Collected data
################

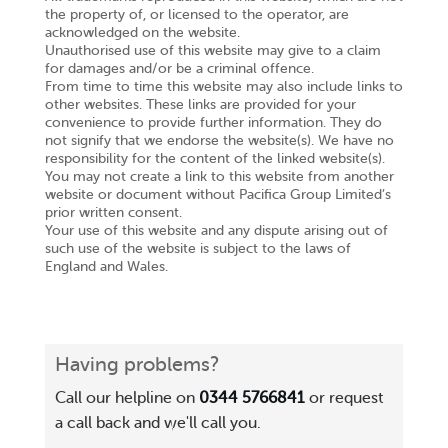
the property of, or licensed to the operator, are
acknowledged on the website.
Unauthorised use of this website may give to a claim
for damages and/or be a criminal offence.
From time to time this website may also include links to
other websites. These links are provided for your
convenience to provide further information. They do
not signify that we endorse the website(s). We have no
responsibility for the content of the linked website(s).
You may not create a link to this website from another
website or document without Pacifica Group Limited’s
prior written consent.
Your use of this website and any dispute arising out of
such use of the website is subject to the laws of
England and Wales.
Having problems?
Call our helpline on
0344 5766841
or request
a call back and we'll call you.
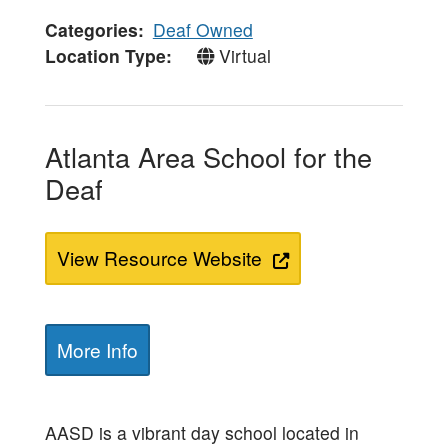
Categories
Deaf Owned
Location Type
Virtual
Atlanta Area School for the
Deaf
View Resource Website
More Info
AASD is a vibrant day school located in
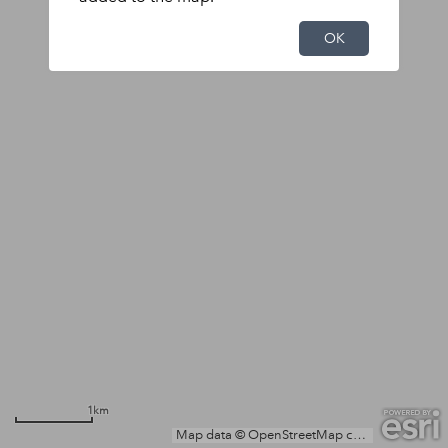
OK
1km
Map data © OpenStreetMap contributors, Microsoft, Facebook, Inc. and its affiliates, Esri Community Maps contributors, Map layer by Esri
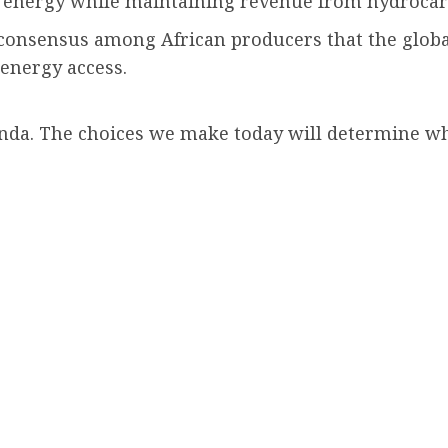
le energy while maintaining revenue from hydroca
nsensus among African producers that the global
energy access.
genda. The choices we make today will determine wh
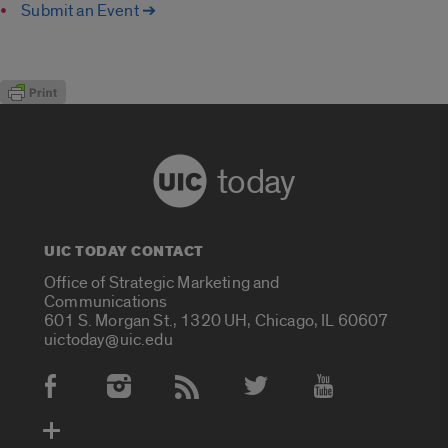
Submit an Event ➔
today
UIC TODAY CONTACT
Office of Strategic Marketing and
Communications
601 S. Morgan St., 1320 UH, Chicago, IL 60607
uictoday@uic.edu
Social Media Accounts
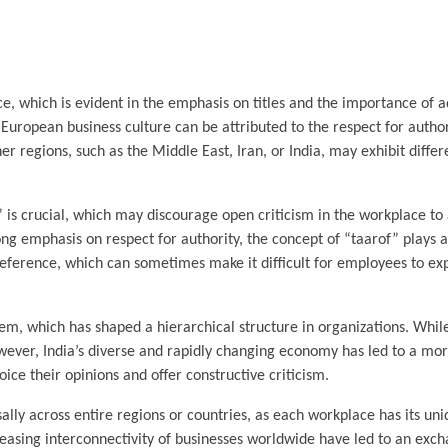
e, which is evident in the emphasis on titles and the importance of a
n European business culture can be attributed to the respect for autho
er regions, such as the Middle East, Iran, or India, may exhibit diffe
” is crucial, which may discourage open criticism in the workplace to
ng emphasis on respect for authority, the concept of “taarof” plays a 
eference, which can sometimes make it difficult for employees to exp
stem, which has shaped a hierarchical structure in organizations. Whil
wever, India’s diverse and rapidly changing economy has led to a mo
e their opinions and offer constructive criticism.
sally across entire regions or countries, as each workplace has its un
ncreasing interconnectivity of businesses worldwide have led to an exc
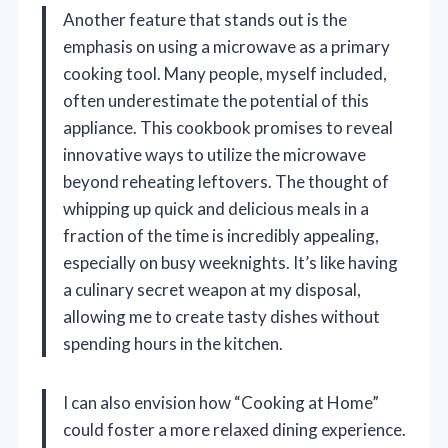
Another feature that stands out is the
emphasis on using a microwave as a primary
cooking tool. Many people, myself included,
often underestimate the potential of this
appliance. This cookbook promises to reveal
innovative ways to utilize the microwave
beyond reheating leftovers. The thought of
whipping up quick and delicious meals in a
fraction of the time is incredibly appealing,
especially on busy weeknights. It’s like having
a culinary secret weapon at my disposal,
allowing me to create tasty dishes without
spending hours in the kitchen.
I can also envision how “Cooking at Home”
could foster a more relaxed dining experience.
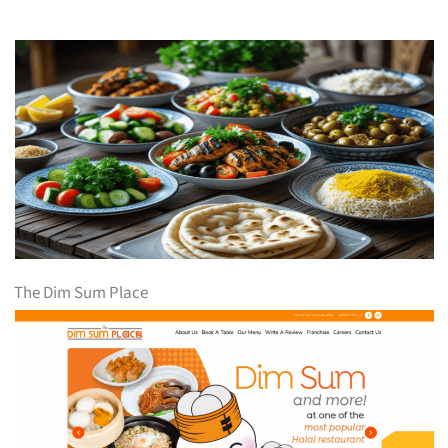
The Dim Sum Place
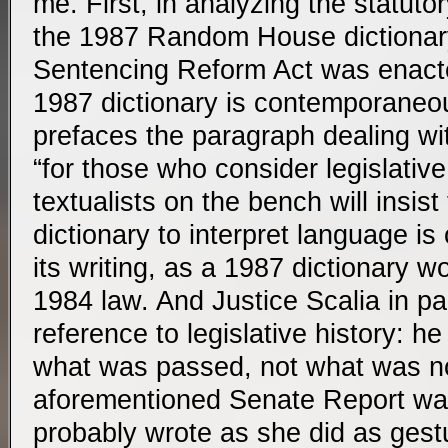
me. First, in analyzing the statuto
the 1987 Random House dictionary 
Sentencing Reform Act was enacte
1987 dictionary is contemporane
prefaces the paragraph dealing with
“for those who consider legislative
textualists on the bench will insist
dictionary to interpret language i
its writing, as a 1987 dictionary w
1984 law. And Justice Scalia in par
reference to legislative history: he
what was passed, not what was no
aforementioned Senate Report was
probably wrote as she did as gestu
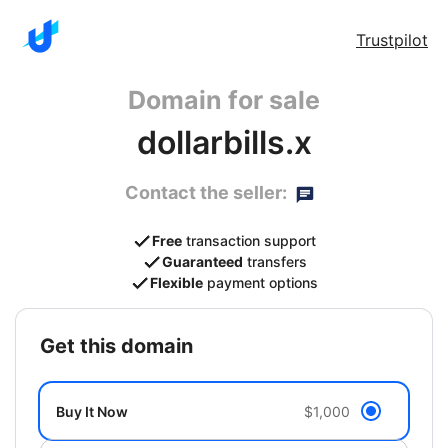
Trustpilot
Domain for sale
dollarbills.x
Contact the seller:
Free
transaction support
Guaranteed
transfers
Flexible
payment options
get this domain
Buy It Now
$1,000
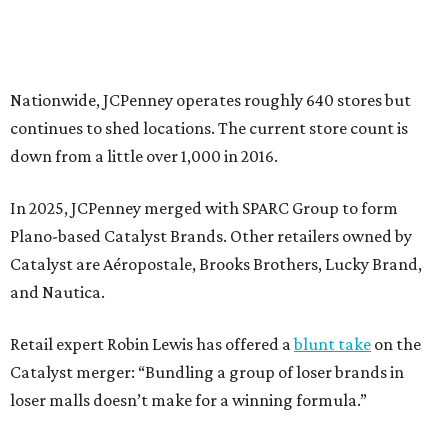
and Nautica.
Retail expert Robin Lewis has offered a
blunt take
on the
Catalyst merger: “Bundling a group of loser brands in
loser malls doesn’t make for a winning formula.”
Weighed down by billions of dollars in debt and amid a
sales decline, JCPenney filed for Chapter 11 bankruptcy
protection in 2020 and later that year emerged from
bankruptcy. Analysts generally say JCPenney has
stabilized since then but note the retailer’s turnaround
isn’t finished.
Still, JCPenney seems to remain popular with shoppers.
This year,
USA Today
’s 10Best awards program named
JCPenney the
best department store chain
in the country,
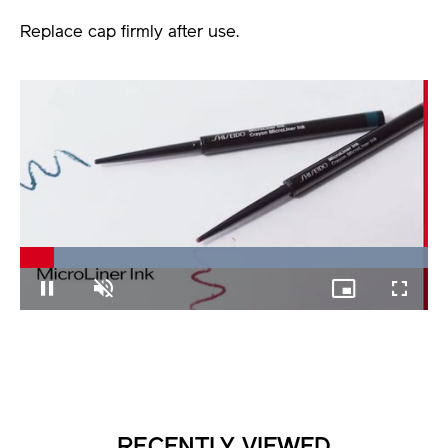
Replace cap firmly after use.
Loaded
:
100.00%
Pause
Unmute
Picture-
Fullscree
in-
Picture
RECENTLY VIEWED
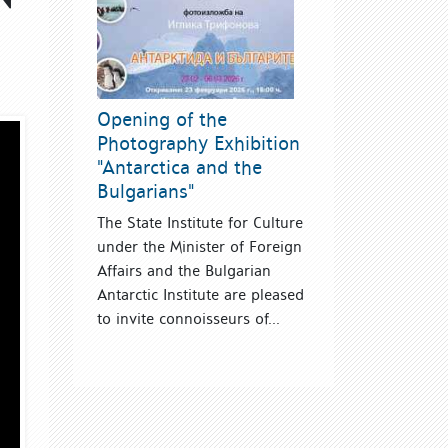
Opening of the
Photography Exhibition
"Antarctica and the
Bulgarians"
The State Institute for Culture
under the Minister of Foreign
Affairs and the Bulgarian
Antarctic Institute are pleased
to invite connoisseurs of...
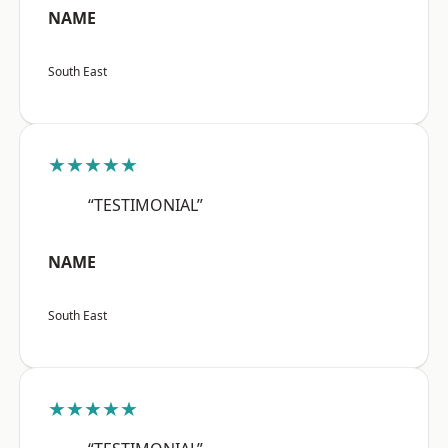
NAME
South East
★★★★★
“TESTIMONIAL”
NAME
South East
★★★★★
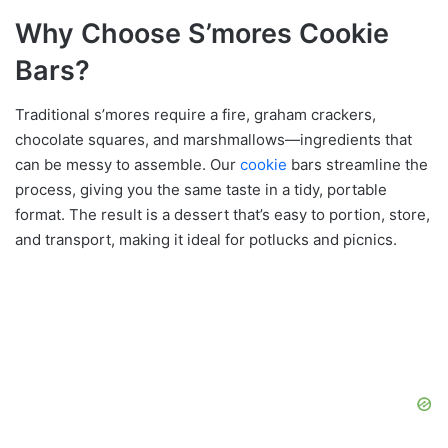
Why Choose S’mores Cookie
Bars?
Traditional s’mores require a fire, graham crackers,
chocolate squares, and marshmallows—ingredients that
can be messy to assemble. Our
cookie
bars streamline the
process, giving you the same taste in a tidy, portable
format. The result is a dessert that’s easy to portion, store,
and transport, making it ideal for potlucks and picnics.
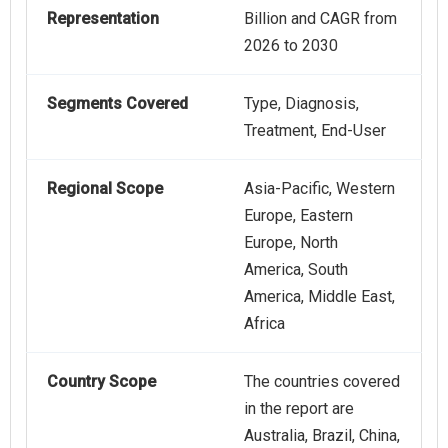
Representation
Billion and CAGR from
2026 to 2030
Segments Covered
Type, Diagnosis,
Treatment, End-User
Regional Scope
Asia-Pacific, Western
Europe, Eastern
Europe, North
America, South
America, Middle East,
Africa
Country Scope
The countries covered
in the report are
Australia, Brazil, China,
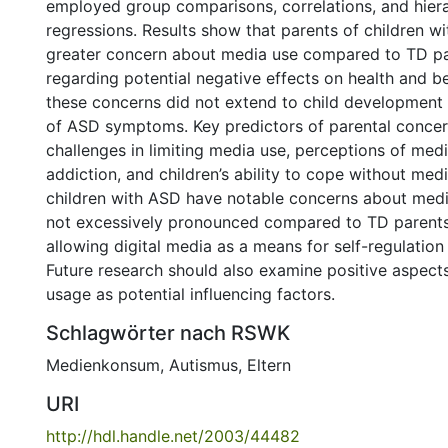
employed group comparisons, correlations, and hiera
regressions. Results show that parents of children 
greater concern about media use compared to TD par
regarding potential negative effects on health and b
these concerns did not extend to child development o
of ASD symptoms. Key predictors of parental concer
challenges in limiting media use, perceptions of med
addiction, and children’s ability to cope without med
children with ASD have notable concerns about medi
not excessively pronounced compared to TD parents
allowing digital media as a means for self-regulation i
Future research should also examine positive aspects
usage as potential influencing factors.
Schlagwörter nach RSWK
Medienkonsum
,
Autismus
,
Eltern
URI
http://hdl.handle.net/2003/44482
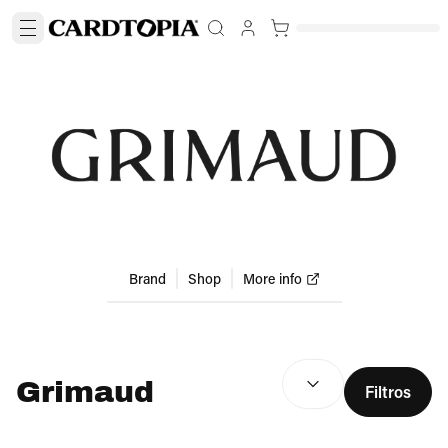
Brand
Shop
More info
RESULTADOS DE BÚSQU
Grimaud
Filtros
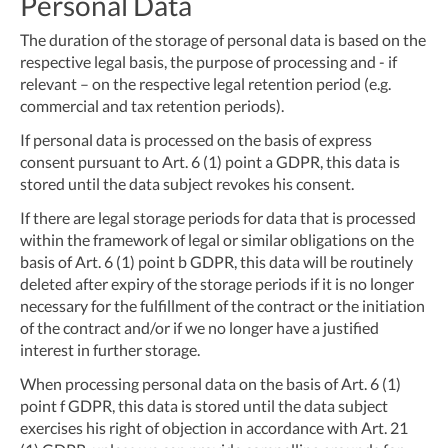
Personal Data
The duration of the storage of personal data is based on the
respective legal basis, the purpose of processing and - if
relevant – on the respective legal retention period (e.g.
commercial and tax retention periods).
If personal data is processed on the basis of express
consent pursuant to Art. 6 (1) point a GDPR, this data is
stored until the data subject revokes his consent.
If there are legal storage periods for data that is processed
within the framework of legal or similar obligations on the
basis of Art. 6 (1) point b GDPR, this data will be routinely
deleted after expiry of the storage periods if it is no longer
necessary for the fulfillment of the contract or the initiation
of the contract and/or if we no longer have a justified
interest in further storage.
When processing personal data on the basis of Art. 6 (1)
point f GDPR, this data is stored until the data subject
exercises his right of objection in accordance with Art. 21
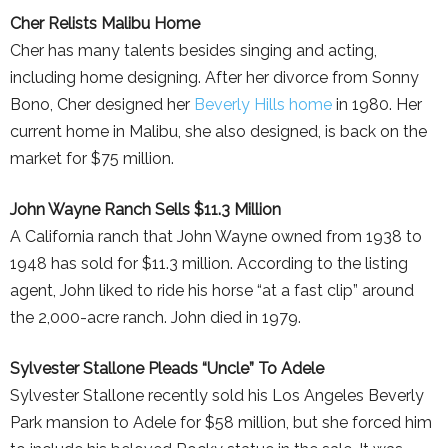
Cher Relists Malibu Home
Cher has many talents besides singing and acting,
including home designing. After her divorce from Sonny
Bono, Cher designed her
Beverly Hills home
in 1980. Her
current home in Malibu, she also designed, is back on the
market for $75 million.
John Wayne Ranch Sells $11.3 Million
A California ranch that John Wayne owned from 1938 to
1948 has sold for $11.3 million. According to the listing
agent, John liked to ride his horse “at a fast clip” around
the 2,000-acre ranch. John died in 1979.
Sylvester Stallone Pleads “Uncle” To Adele
Sylvester Stallone recently sold his Los Angeles Beverly
Park mansion to Adele for $58 million, but she forced him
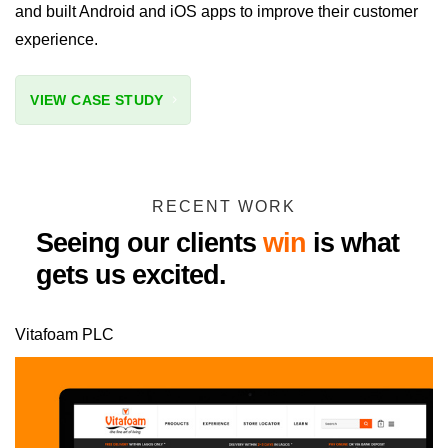
and built Android and iOS apps to improve their customer
experience.
VIEW CASE STUDY
RECENT WORK
Seeing our clients
win
is what
gets us excited.
Vitafoam PLC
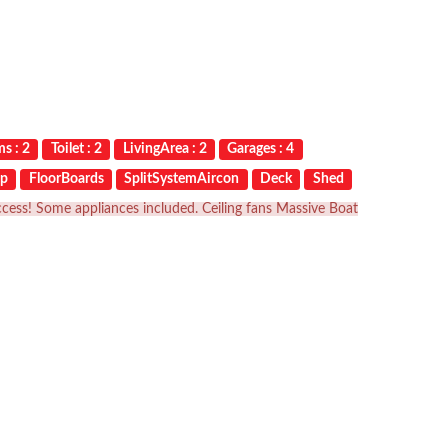
s : 2
Toilet : 2
LivingArea : 2
Garages : 4
p
FloorBoards
SplitSystemAircon
Deck
Shed
cess! Some appliances included. Ceiling fans Massive Boat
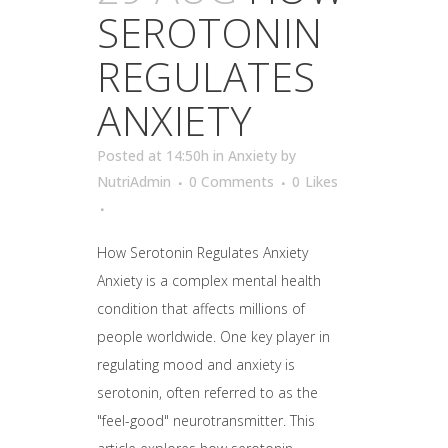
SEROTONIN
REGULATES
ANXIETY
Posted at 14:50h
in
Anxiety
by
NutriAdmin
0 Comments
0
Likes
How Serotonin Regulates Anxiety
Anxiety is a complex mental health
condition that affects millions of
people worldwide. One key player in
regulating mood and anxiety is
serotonin, often referred to as the
"feel-good" neurotransmitter. This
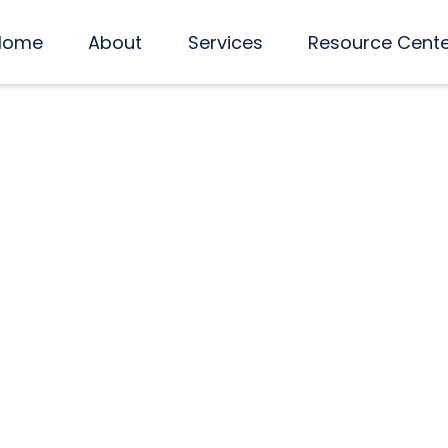
Home
About
Services
Resource Cent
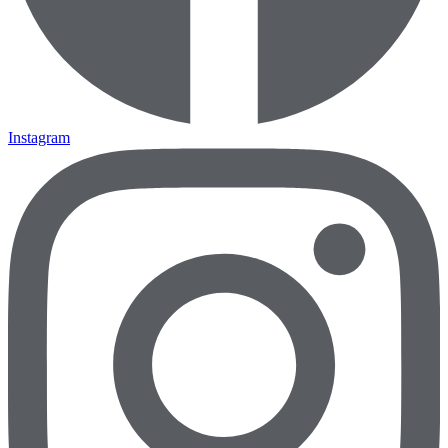
Instagram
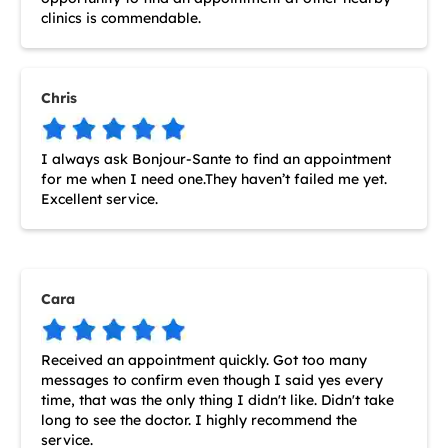
clinics is commendable.
Chris
I always ask Bonjour-Sante to find an appointment
for me when I need one.They haven’t failed me yet.
Excellent service.
Cara
Received an appointment quickly. Got too many
messages to confirm even though I said yes every
time, that was the only thing I didn't like. Didn't take
long to see the doctor. I highly recommend the
service.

################

• What you have to do
Each line above that holds the string "allowing" should be copied and shown.

• Answer for the task
allowing me to create tasty dishes without
allowing digital media as a means for self-regulation i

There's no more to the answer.